Impossible to top all that, but we were going to try anyway with one of the natural wonders of the world, the smoke that thunders, where angels fly, etc etc, Victoria Falls. Regrettably the bus ride down there was more brutal than expected, the stretch from Zimba having been completely torn up by the last rainy season. Still made it with a relatively good sense of humor, and was informal rehearsal for the challenging return journey. Least we saved some money heh. On the return my brave folks also got to experience bus-preaching, awful loud Nigerian films, and admire the docility of Zambian toddlers. The Falls were pleasant as always, July , not too full, not too empty.
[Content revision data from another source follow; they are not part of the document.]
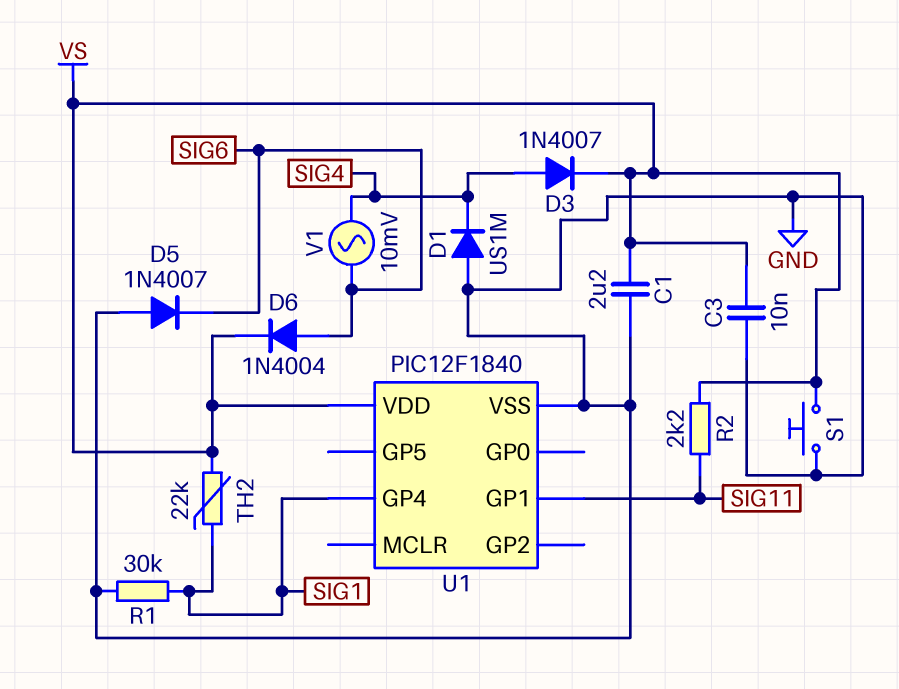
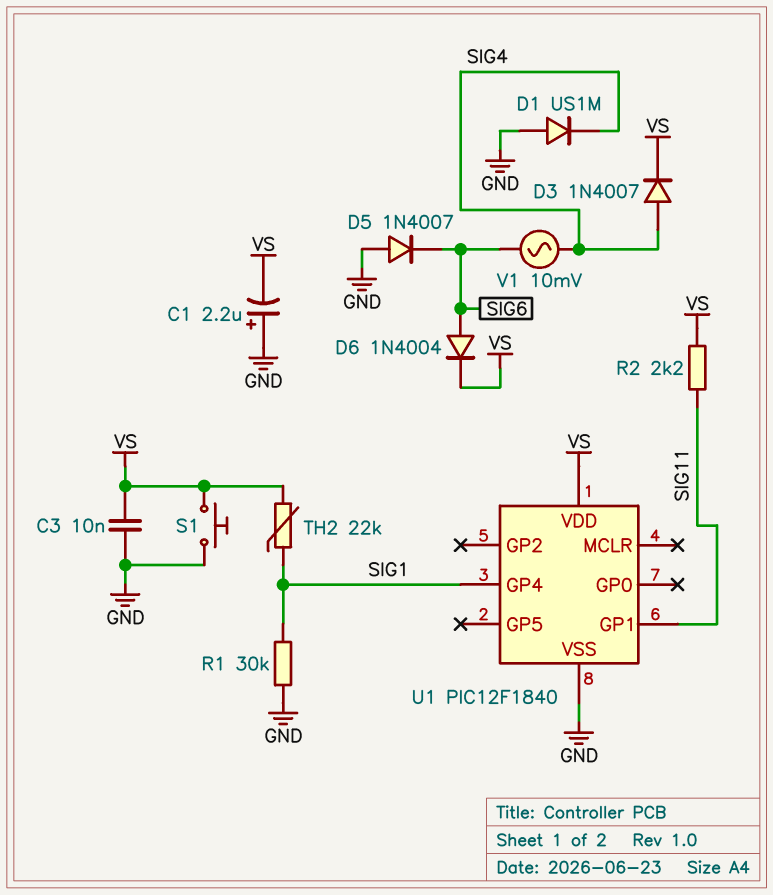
C1: 2.2uF (GND, VS) -> 2.2uF (plus GND, minus VS)

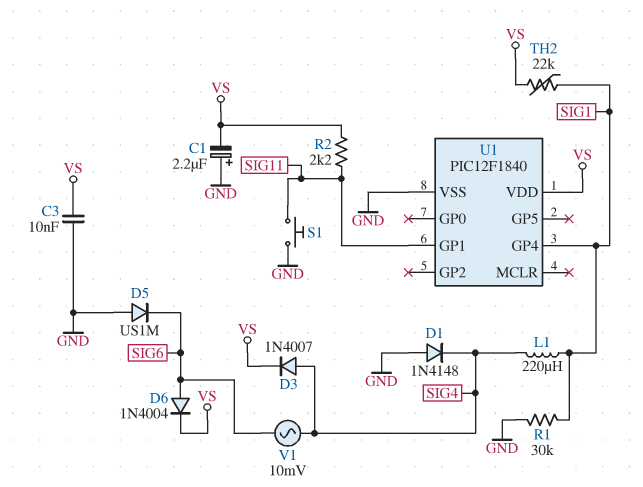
D1: diode US1M (A GND, K SIG4) -> diode 1N4148 (A GND, K SIG4)
D5: diode 1N4007 (A GND, K SIG6) -> diode US1M (A GND, K SIG6)
L1: none -> 220uH (SIG1, SIG4)
S1: button (GND, VS) -> button (GND, SIG11)

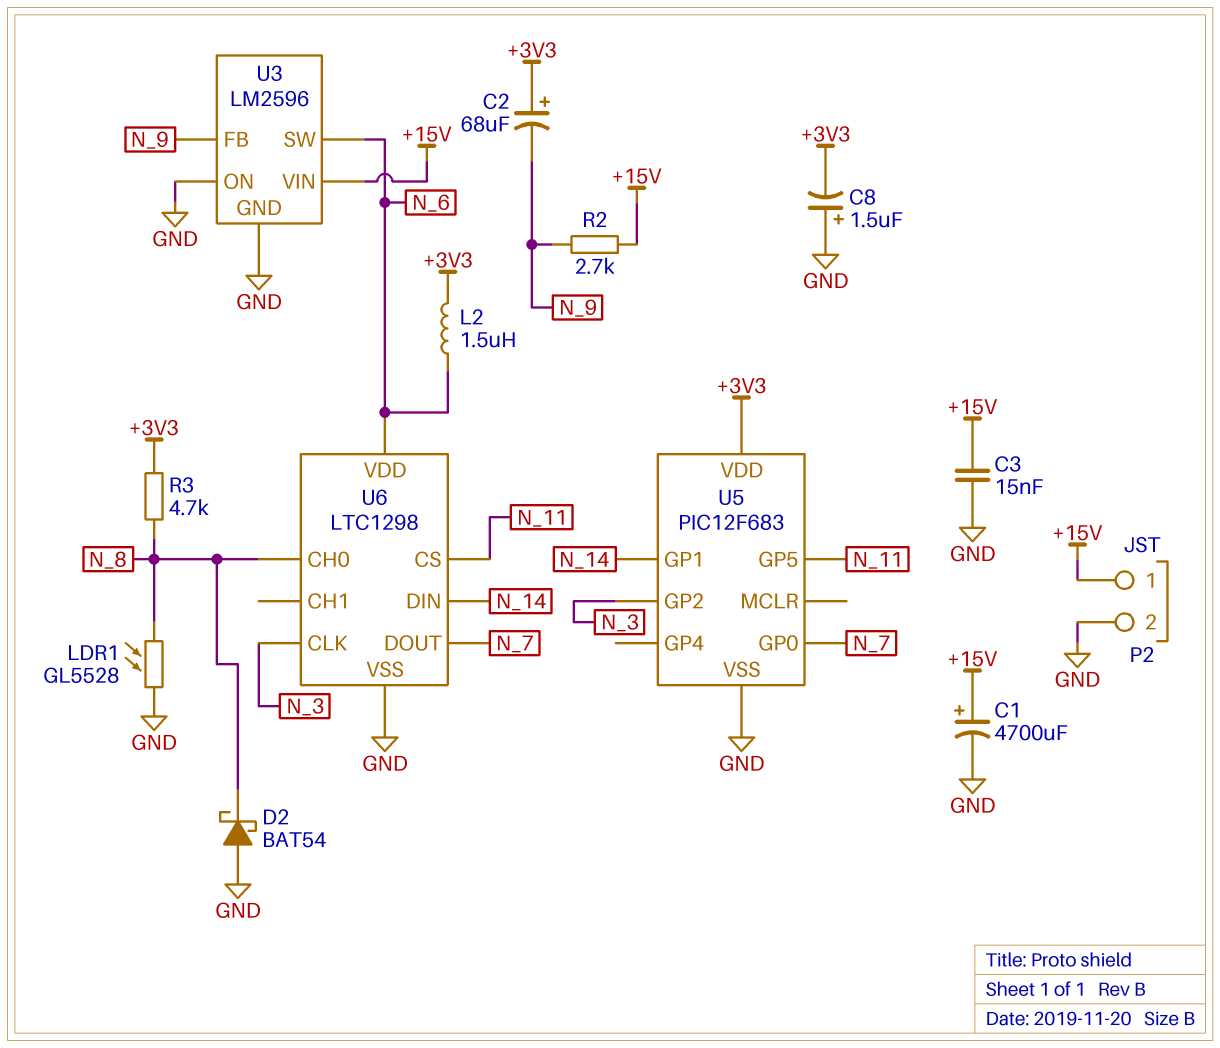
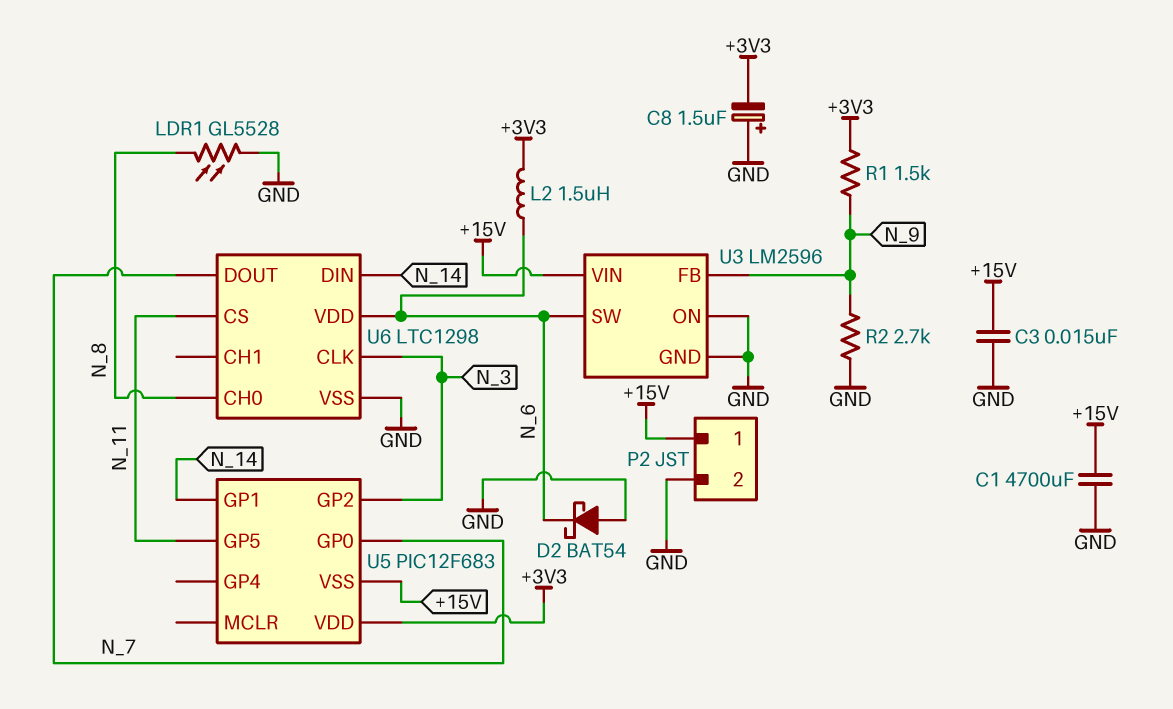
C1: 4700uF (plus +15V, minus GND) -> 4700uF (+15V, GND)
C2: 68uF (plus +3V3, minus N_9) -> none
D2: schottky BAT54 (A GND, K N_8) -> schottky BAT54 (A GND, K N_6)
R1: none -> 1.5k (+3V3, N_9)
R2: 2.7k (+15V, N_9) -> 2.7k (GND, N_9)
R3: 4.7k (+3V3, N_8) -> none
U5 pin VSS: GND -> +15V

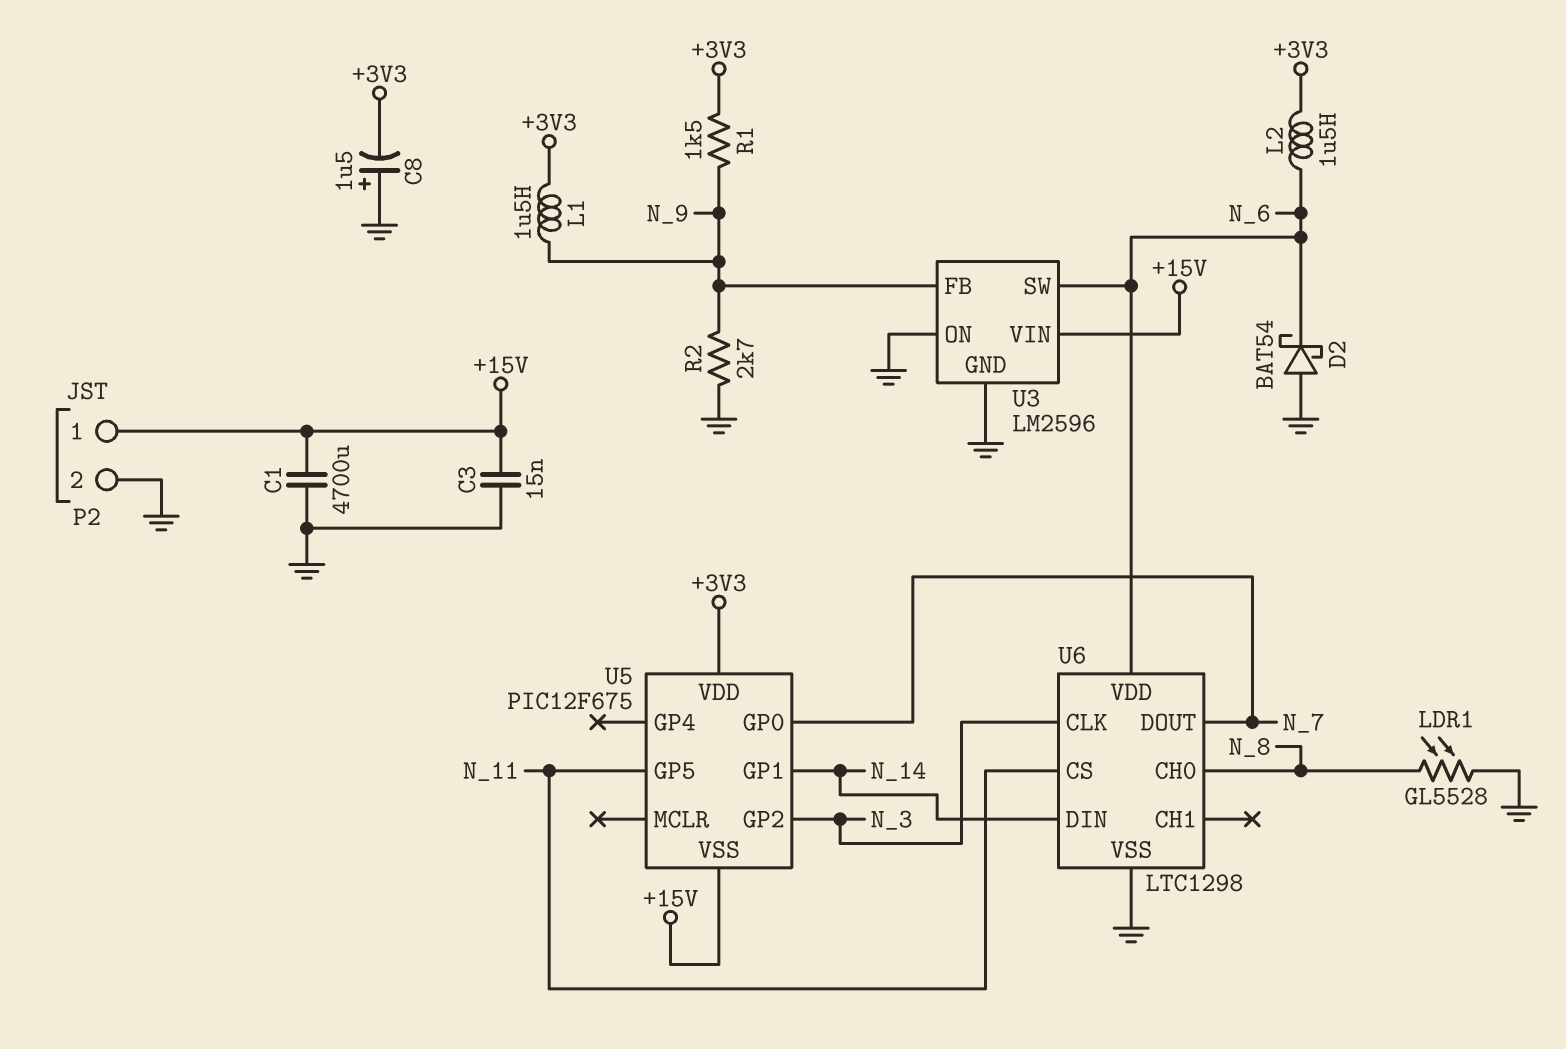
L1: none -> 1.5uH (+3V3, N_9)
U5: PIC12F683 -> PIC12F675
Partook in a lovely river cruise as well on the Lady Livingstone, had the boat to ourselves, saw a herd off elephants paddle over to terrorize Livingstone, and waved at the other packed vessels. Closed things off the next day with the Livingstone museum and very much under construction Railway Museum. Brilliant trip, awesome my folks made it over, now to power through these final two months in the Zambia.